--- EXCERPT Enclosed Below ---

In 2001, Mike Nelson was one of the artists nominated for the Turner Prize, and also represented Great Britain at that year’s Biennale in Venice. In a subsequent interview with John Rogers he talked about his impressions of these events and reflected on some of the signature features of his work.

Mike Nelson’s work can be characterized by its references to fear and anxiety. In the light of this, in addition to the interview with the artist we have included here a short overview of other works and artists that also deal with angst: in relation to a dread of existence as such, to the state of the world or the fear provoked by violence.


ANXIETY

DAVID G. TORRES

1.

--- End of Enclosed EXCERPT ---
--- PROVIDED INFORMATION Enclosed Below ---

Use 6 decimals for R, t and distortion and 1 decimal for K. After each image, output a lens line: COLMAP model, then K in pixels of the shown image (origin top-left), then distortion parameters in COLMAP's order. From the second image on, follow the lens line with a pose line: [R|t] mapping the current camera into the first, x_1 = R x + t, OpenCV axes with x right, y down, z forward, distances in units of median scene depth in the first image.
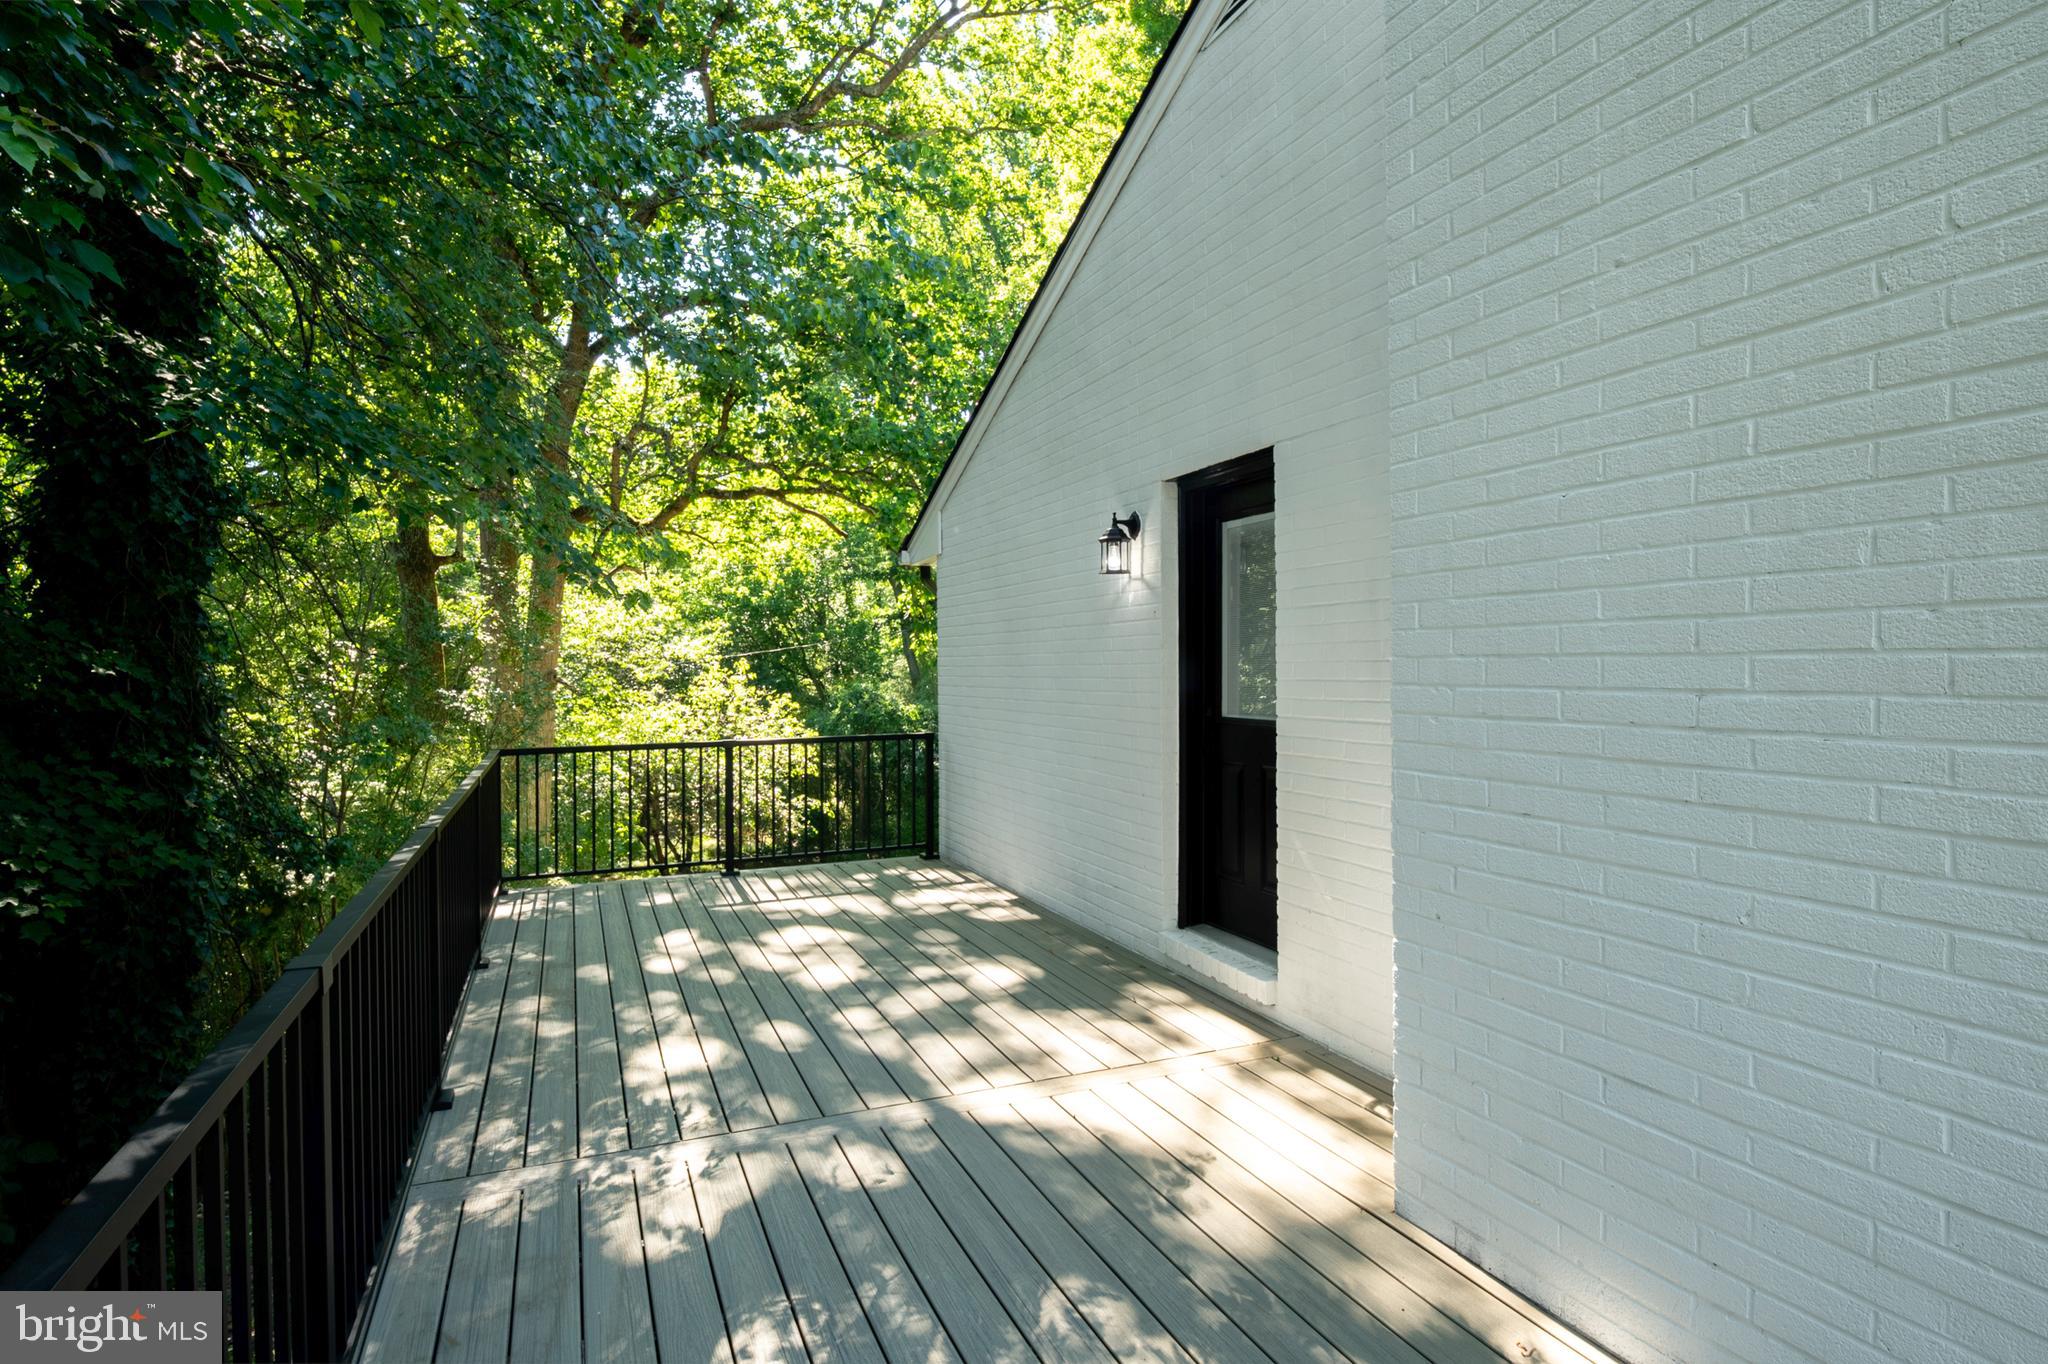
lens RADIAL K [[1124.3, 0, 1024.0], [0, 1124.3, 682.0], [0, 0, 1]] dist [0.000666, -0.000215]
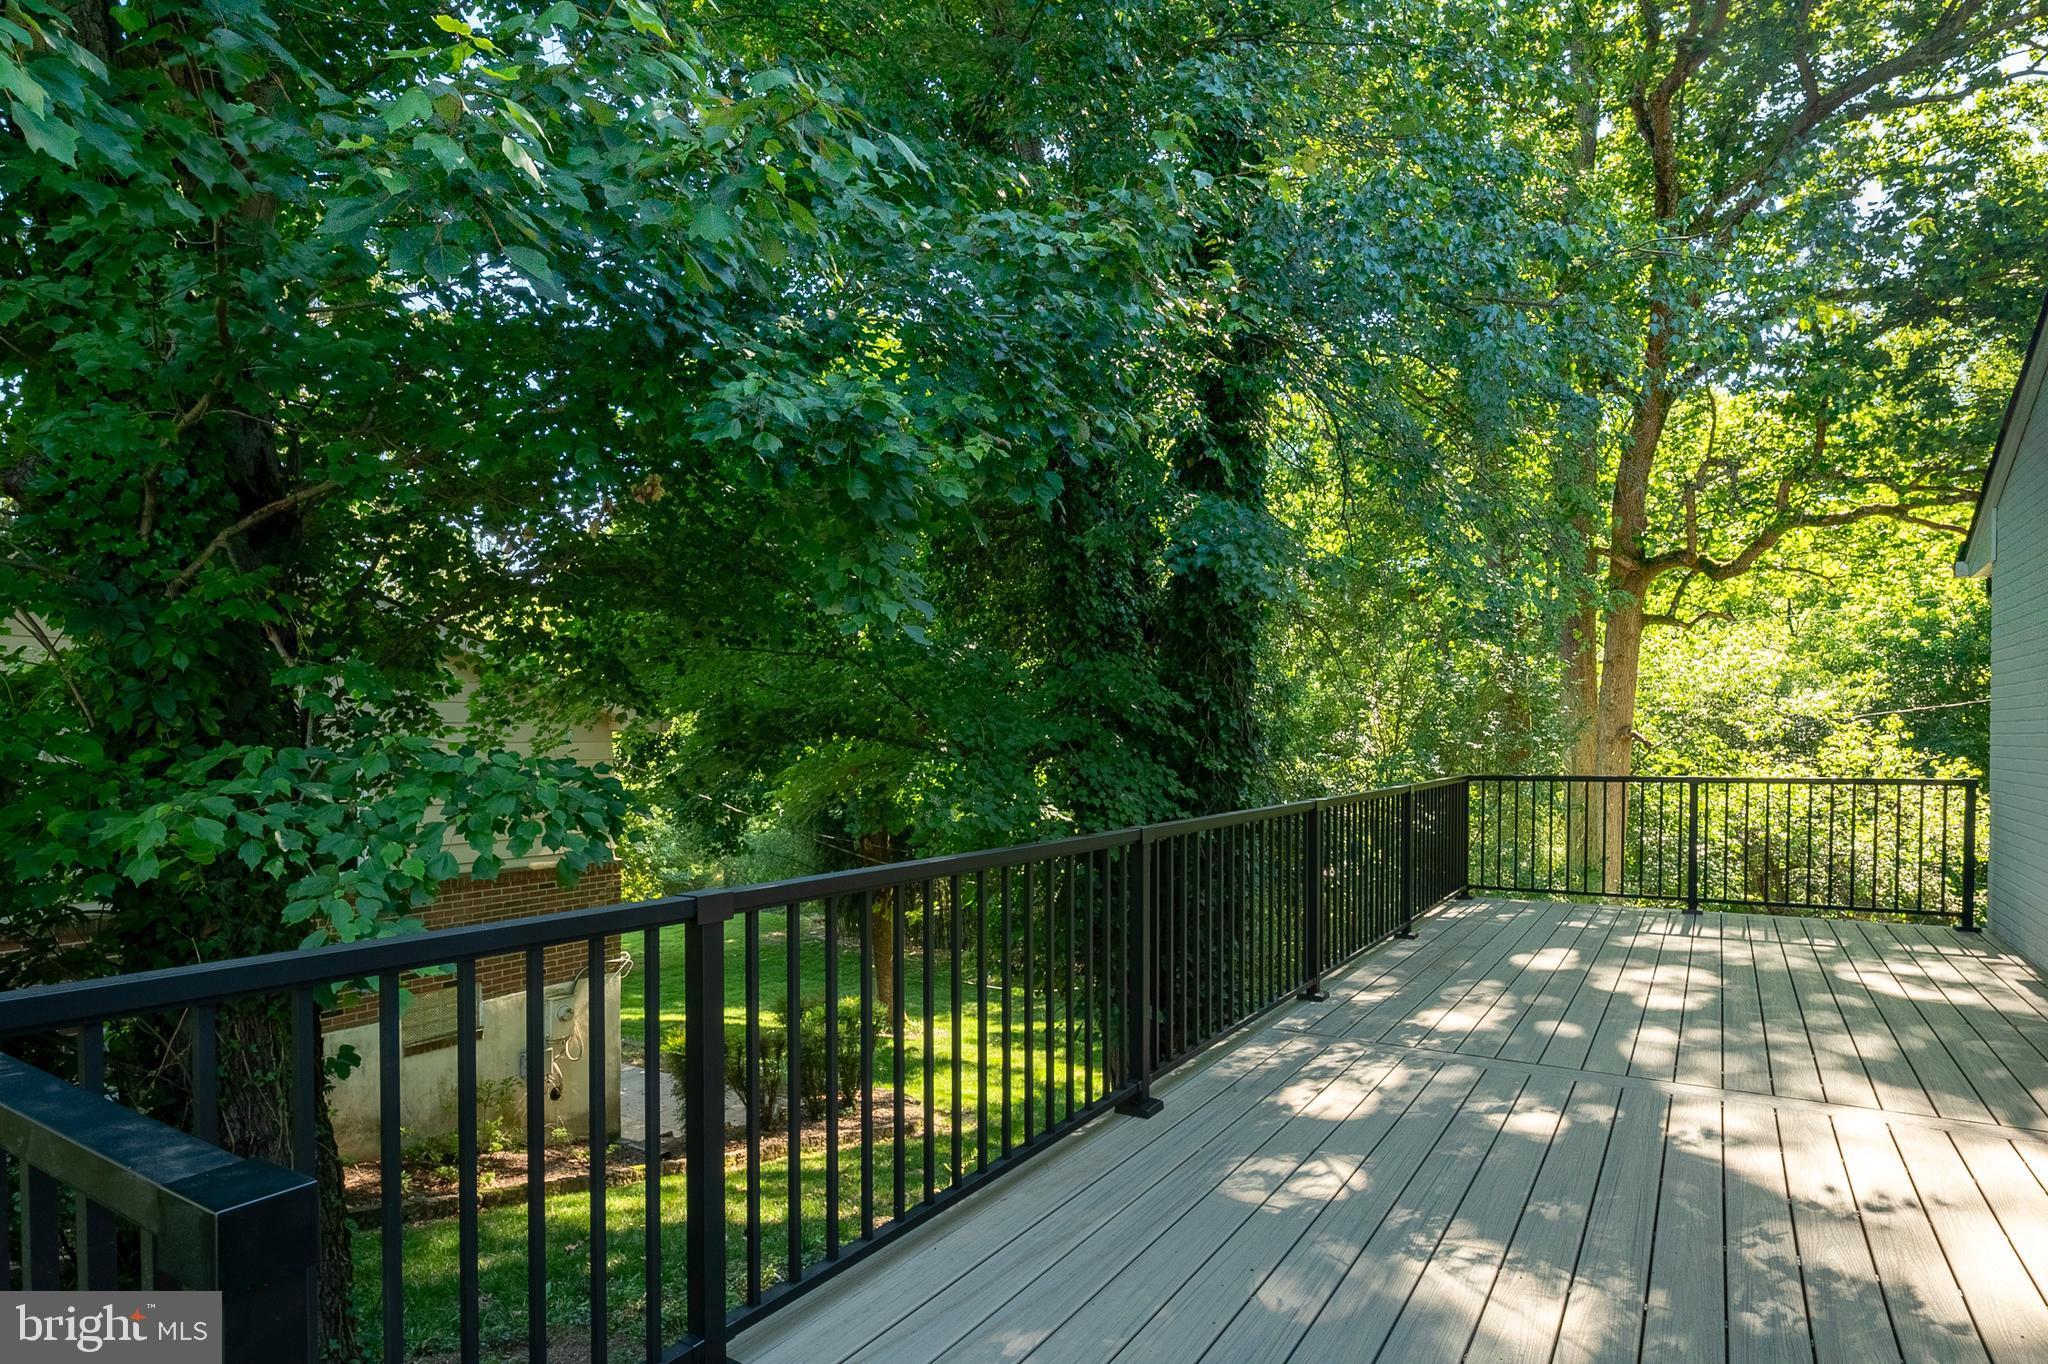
lens RADIAL K [[1128.5, 0, 1021.1], [0, 1128.5, 761.4], [0, 0, 1]] dist [-0.004844, -0.001813]
pose [[0.586296, 0.021156, -0.809820, 0.044187], [-0.010687, 0.999774, 0.018381, 0.005314], [0.810026, -0.002123, 0.586390, -0.006999]]
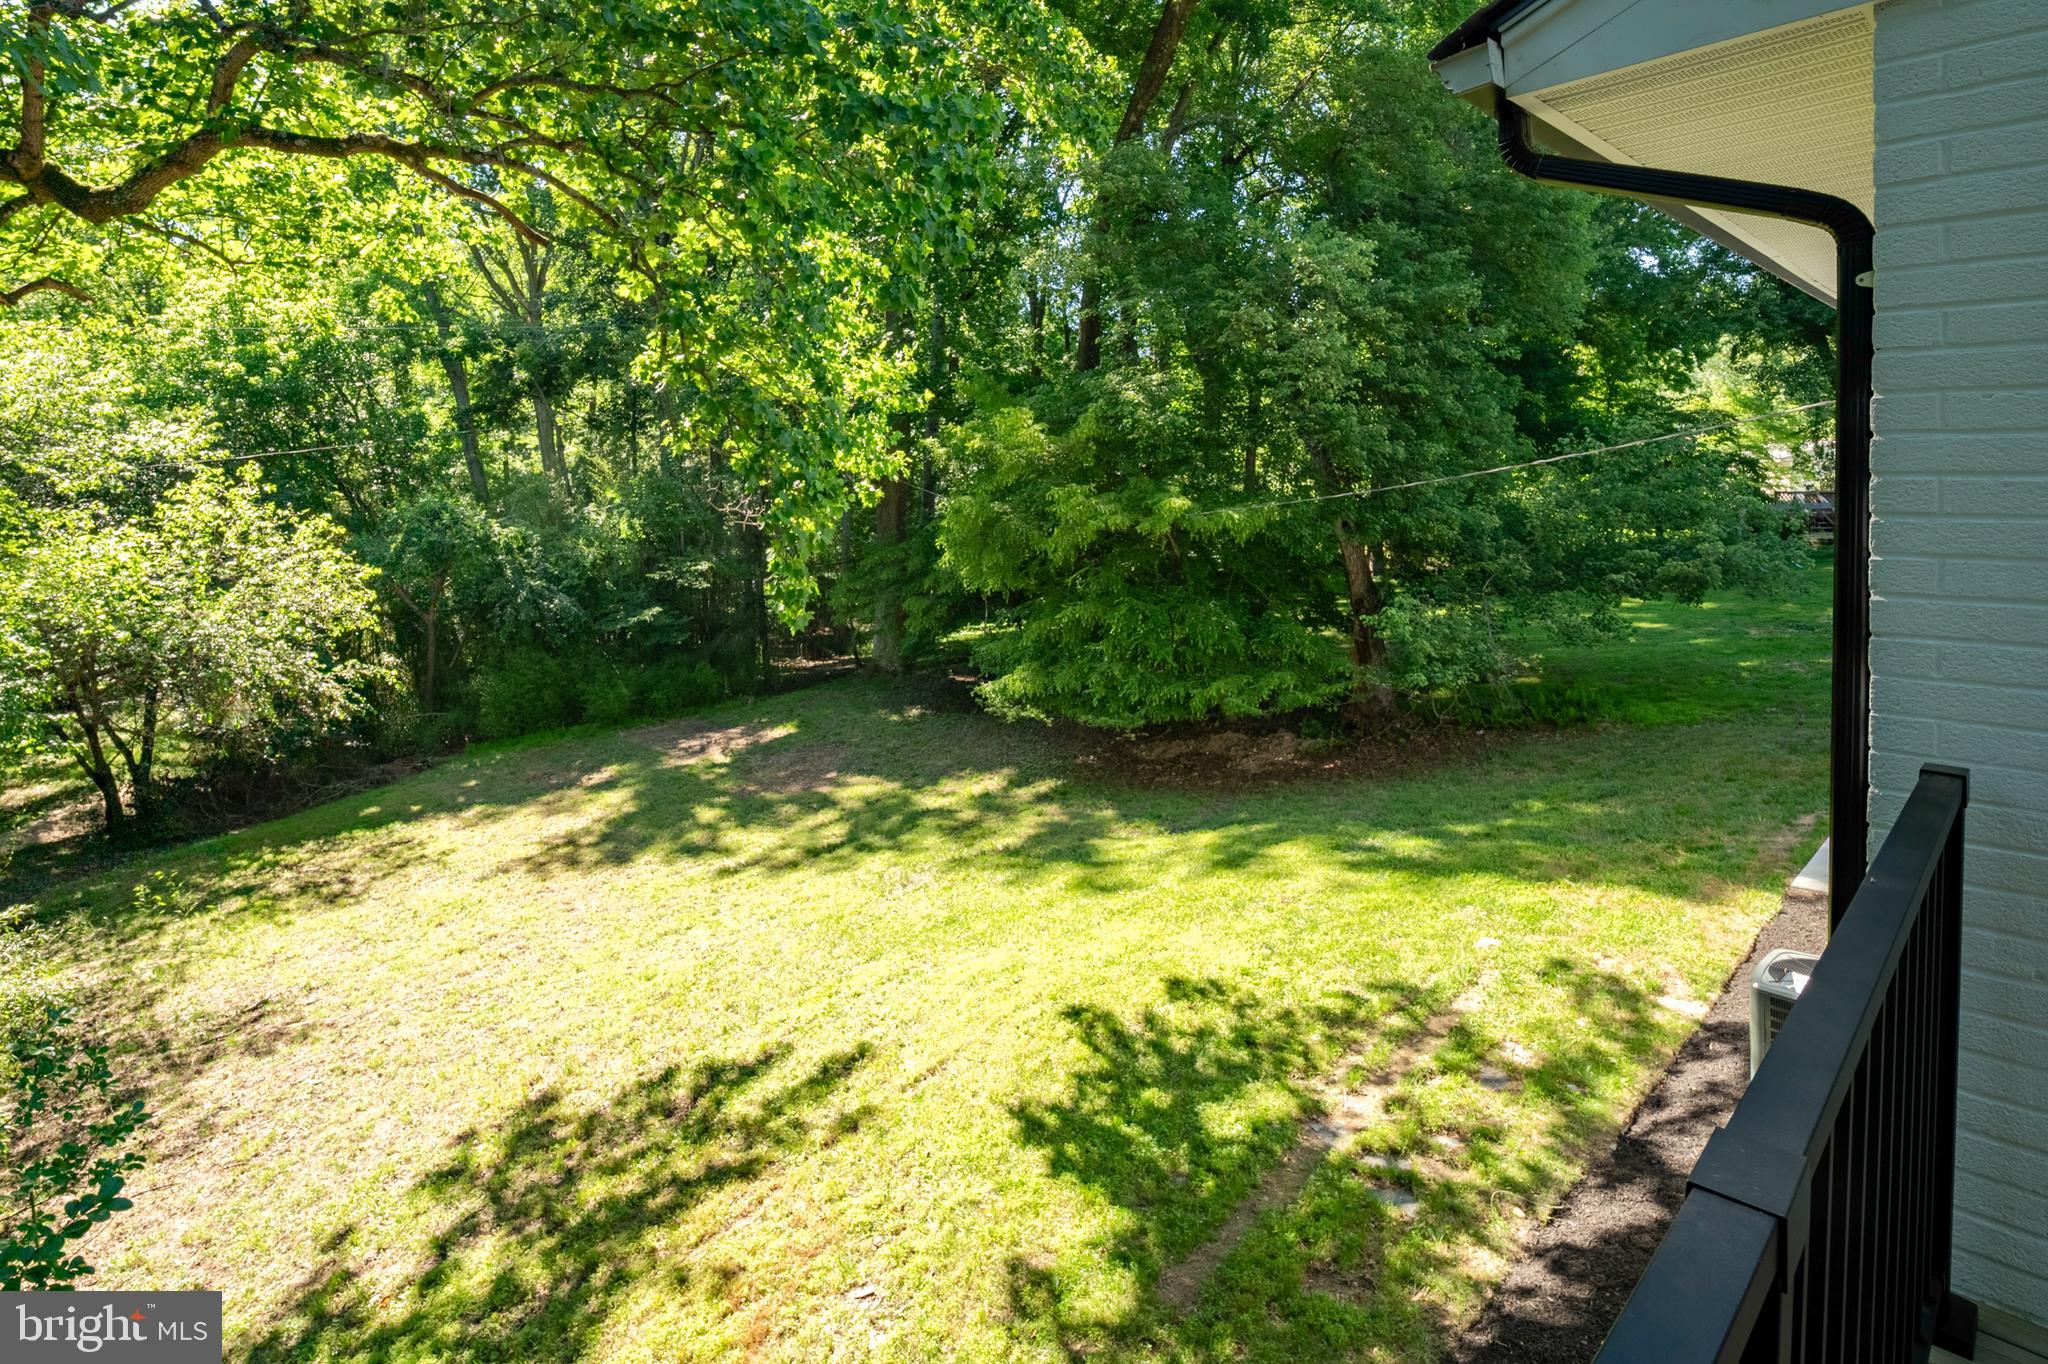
lens RADIAL K [[1106.4, 0, 1025.2], [0, 1106.4, 495.5], [0, 0, 1]] dist [-0.026229, -0.000490]
pose [[0.917566, -0.001773, 0.397581, -0.086208], [0.000709, 0.999996, 0.002822, -0.002335], [-0.397584, -0.002308, 0.917563, 0.221016]]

--- End of Enclosed PROVIDED INFORMATION ---

* [TASKS TO PERFORM]
**1.** In the Mike Nelson excerpt, who conducted the interview with the artist after 2001?
**2.** The Mike Nelson excerpt names several things that angst is related to in the overview of other works and artists. List them all.
**3.** Render this sentence from the Mike Nelson excerpt in Spanish: "Mike Nelson’s work can be characterized by its references to fear and anxiety."

* [OUTPUTS IN ORDER]
**1.** John Rogers

**2.**
- a dread of existence as such
- the state of the world
- the fear provoked by violence

**3.** La obra de Mike Nelson se puede caracterizar por sus referencias al miedo y a la ansiedad.